### Read the Tx data file. 

Points to be noted:

- The transaction dataset contains all data merged from OMS and ECOM dataset across 2020,2021 and 2022

1. For 2021 First touch channel information is not available so appears as NaN, but this is anyways not important for our analysis

2. We will create a column called sequence which will assign a logical sequence to each month+year combination.

3. We will also create a channel called Channel type which will indicate if the channel is Paid/Organic channel type

In [57]:
df_oms_ecom=pd.read_csv('Transaction_Data.csv')

df_oms_ecom.loc[df_oms_ecom['Year']==2021,'Year']=0 #Year 2021, year value is 0
df_oms_ecom.loc[df_oms_ecom['Year']==2022,'Year']=12 #Year 2022, year value is 12
df_oms_ecom.loc[df_oms_ecom['Year']==2023,'Year']=24 #Year 2023, year value is 24
df_oms_ecom['Seq']=df_oms_ecom['Month']+df_oms_ecom['Year']
df_oms_ecom.head()

#Add a column called Channel type to understand whether the channel type was Paid/Organic channel
Paid=['Paid Search','TCP','Affiliate','Referral','Paid Social','CLM','Display','Privilege','Store']
Organic=['Organic Search','Direct','Internal','Organic Social',]

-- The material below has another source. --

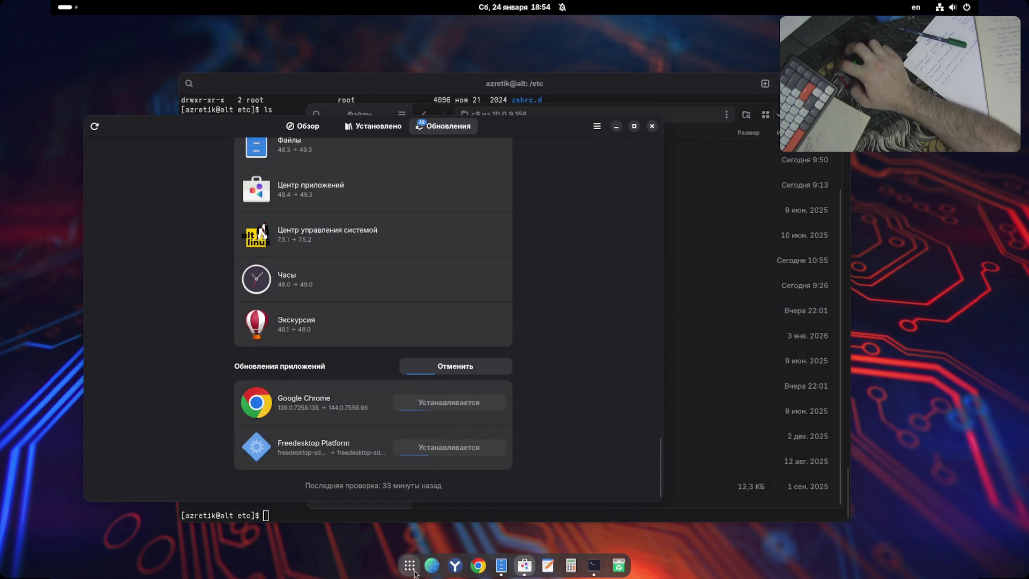
left_click(412, 570)
left_click(648, 472)
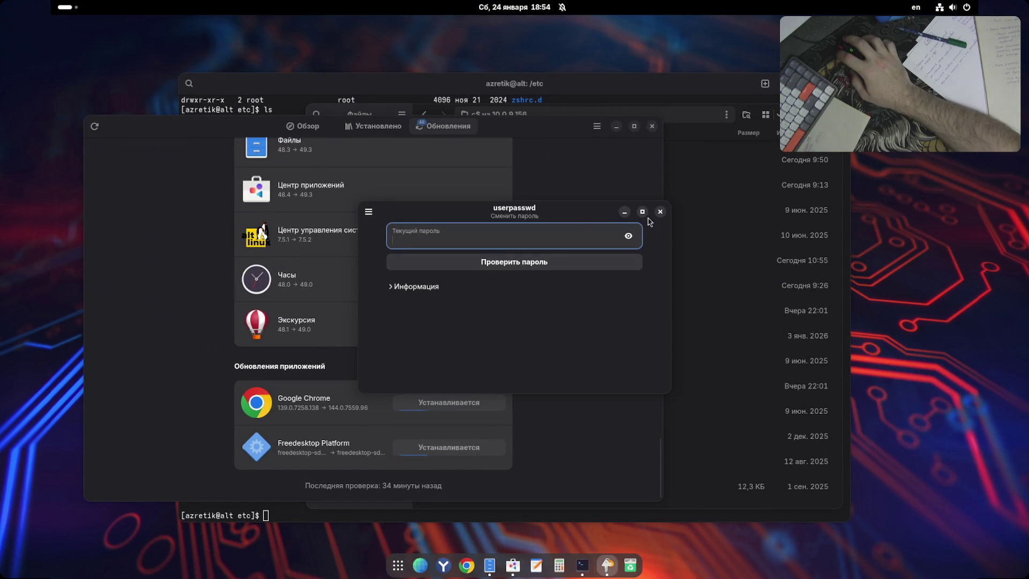
- Close the UserPasswd window and leave the app grid to return to the updates list
left_click(660, 211)
left_click(398, 565)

df_oms_ecom['Channel_Type']=df_oms_ecom['First Touch Channel'].apply(lambda x:'Paid' if x in Paid
                                                                     else 'Organic' if x in Organic
                                                                    else 'Unknown')

#Since 2021 Marketing channel is not important
df_oms_ecom[(df_oms_ecom['Seq']>12) & (df_oms_ecom['Seq']<29)].head()

<IPython.core.display.Javascript object>

  df_oms_ecom=pd.read_csv('Transaction_Data.csv')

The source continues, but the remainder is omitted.